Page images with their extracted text
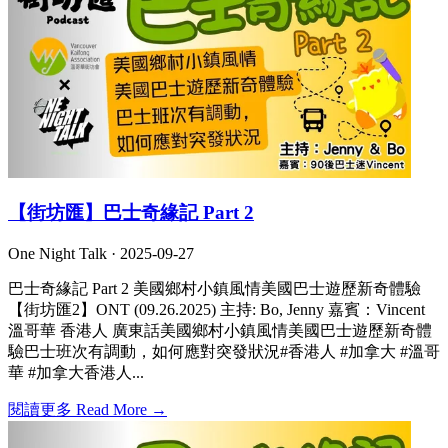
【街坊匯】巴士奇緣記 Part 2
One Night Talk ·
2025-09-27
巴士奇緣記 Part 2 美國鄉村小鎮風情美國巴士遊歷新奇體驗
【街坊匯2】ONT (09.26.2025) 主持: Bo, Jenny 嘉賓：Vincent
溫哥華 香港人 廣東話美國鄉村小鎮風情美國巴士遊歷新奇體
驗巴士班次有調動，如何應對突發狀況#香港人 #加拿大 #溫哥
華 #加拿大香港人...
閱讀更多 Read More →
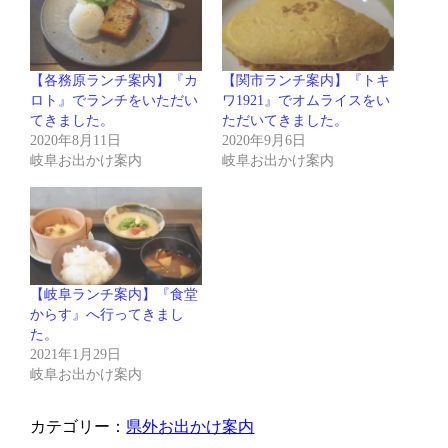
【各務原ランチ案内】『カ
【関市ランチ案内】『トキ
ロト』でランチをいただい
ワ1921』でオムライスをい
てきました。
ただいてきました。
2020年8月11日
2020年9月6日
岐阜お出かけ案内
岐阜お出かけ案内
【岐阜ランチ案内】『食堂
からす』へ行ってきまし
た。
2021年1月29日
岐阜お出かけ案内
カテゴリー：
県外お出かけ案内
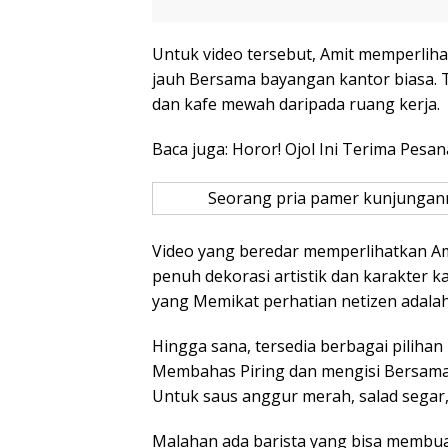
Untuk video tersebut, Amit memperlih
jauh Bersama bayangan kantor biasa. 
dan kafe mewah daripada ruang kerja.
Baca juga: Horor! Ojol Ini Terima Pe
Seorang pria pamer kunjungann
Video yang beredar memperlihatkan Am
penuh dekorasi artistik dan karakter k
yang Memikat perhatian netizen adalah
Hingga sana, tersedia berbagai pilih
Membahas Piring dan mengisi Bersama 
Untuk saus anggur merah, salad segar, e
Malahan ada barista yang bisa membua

...

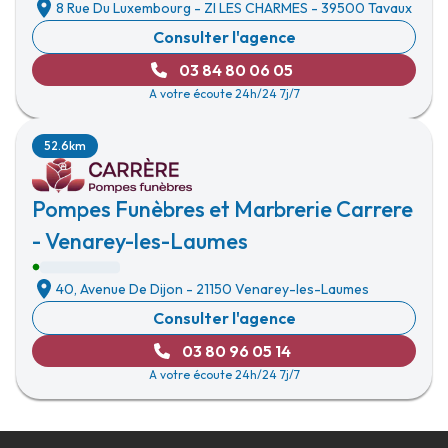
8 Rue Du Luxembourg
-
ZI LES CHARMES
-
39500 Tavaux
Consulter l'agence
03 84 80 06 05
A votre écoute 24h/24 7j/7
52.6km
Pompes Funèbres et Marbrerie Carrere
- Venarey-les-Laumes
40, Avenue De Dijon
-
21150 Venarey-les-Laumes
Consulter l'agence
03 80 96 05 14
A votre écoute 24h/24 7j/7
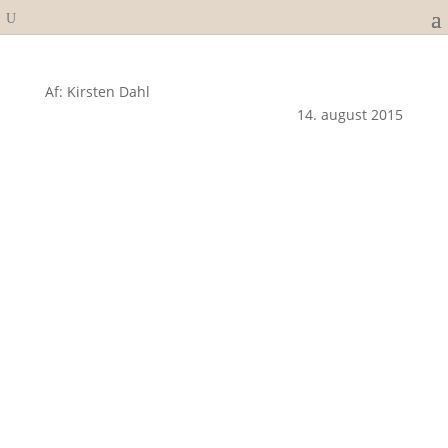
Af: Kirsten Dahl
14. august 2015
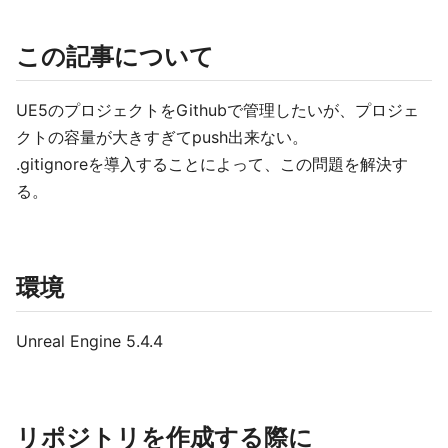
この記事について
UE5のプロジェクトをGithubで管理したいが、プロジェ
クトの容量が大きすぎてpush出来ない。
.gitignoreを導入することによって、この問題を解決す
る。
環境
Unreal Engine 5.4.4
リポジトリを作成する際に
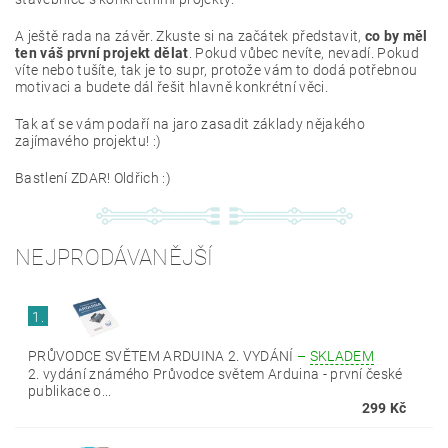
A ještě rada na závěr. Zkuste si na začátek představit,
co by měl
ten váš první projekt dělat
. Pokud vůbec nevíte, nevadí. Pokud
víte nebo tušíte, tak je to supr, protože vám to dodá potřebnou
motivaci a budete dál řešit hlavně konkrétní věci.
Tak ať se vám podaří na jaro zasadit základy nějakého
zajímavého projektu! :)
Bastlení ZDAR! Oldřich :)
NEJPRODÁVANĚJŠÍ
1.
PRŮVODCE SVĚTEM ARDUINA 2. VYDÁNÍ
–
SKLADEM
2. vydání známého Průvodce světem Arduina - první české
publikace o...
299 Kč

WHAT YOU WILL DO: Please lay out as a numbered list the lines in the entries that run from the one containing "Untuk video tersebut, Amit memperlih" through the one containing "Malahan ada barista yang bisa membua", both included, with blank lines left out.

YOUR RESPONSE:
1. Untuk video tersebut, Amit memperlih
2. jauh Bersama bayangan kantor biasa. 
3. dan kafe mewah daripada ruang kerja.
4. Baca juga: Horor! Ojol Ini Terima Pe
5. Seorang pria pamer kunjungann
6. Video yang beredar memperlihatkan Am
7. penuh dekorasi artistik dan karakter k
8. yang Memikat perhatian netizen adalah
9. Hingga sana, tersedia berbagai pilih
10. Membahas Piring dan mengisi Bersama 
11. Untuk saus anggur merah, salad segar, e
12. Malahan ada barista yang bisa membua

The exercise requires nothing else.